A moins qu'il ne règne par chez moi un tropisme funéraire particulier,
semble disparaître une certaine crispation archaïque d'origine
probablement judéo-chrétienne à l'égard de la mort. Ainsi
l'entrepreneur des pompes funèbres de mon patelin n'hésite pas chaque
Toussaint à garnir sa boutique de citrouilles, balais et autres
cornichonneries allohouinantes. On espère que lui aussi saura
s'affranchir de certaines pesanteurs encore attachées à l'idée que
l'on se fait de son métier. On verrait assez bien pour accompagner les
citrouilles et les balais des slogans comme " N'attendez pas pour
mourir, profitez de nos promotions ", " Mourez une fois, la deuxième
est gratuite " ou " Le beau cercueil fait le beau défunt ".
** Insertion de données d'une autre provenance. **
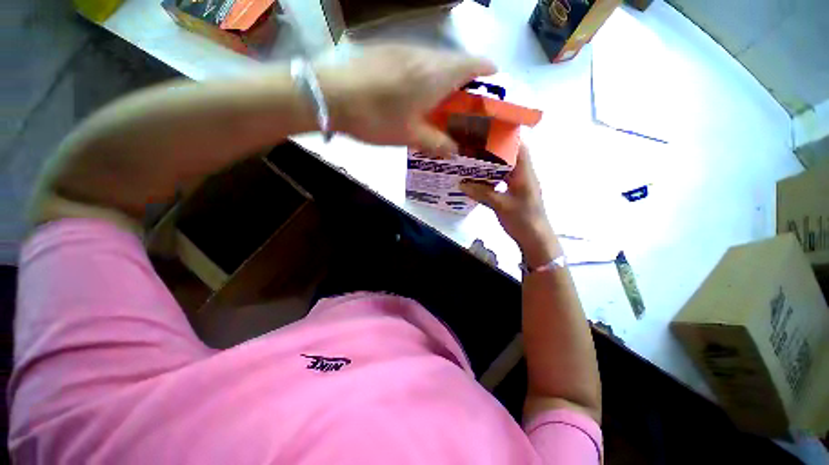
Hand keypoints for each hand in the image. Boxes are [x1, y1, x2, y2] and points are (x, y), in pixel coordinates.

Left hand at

On reconnaîtra sans peine que tout ça est autre chose, a autrement de
peps que les traditionnelles images d'indiens kroutchomaltèques ou de
pygmées bongabongas se boyautant à l'enterrement d'un des leurs, que
l'on nous assène régulièrement pour nous convaincre de ce que l'idée
désagréable que nous entretenons à l'égard de notre évanescence
temporelle n'est qu'affaire de point de vue culturel.
Et puis ce n'est même pas certain que les kroutchomaltèques ou les
bongabongas aient à leur disposition du spray rénovateur pour pierre
tombale. Alors de la cire " patine à l'ancienne "... je vous laisse
imaginer. Rira bien qui rira le dernier.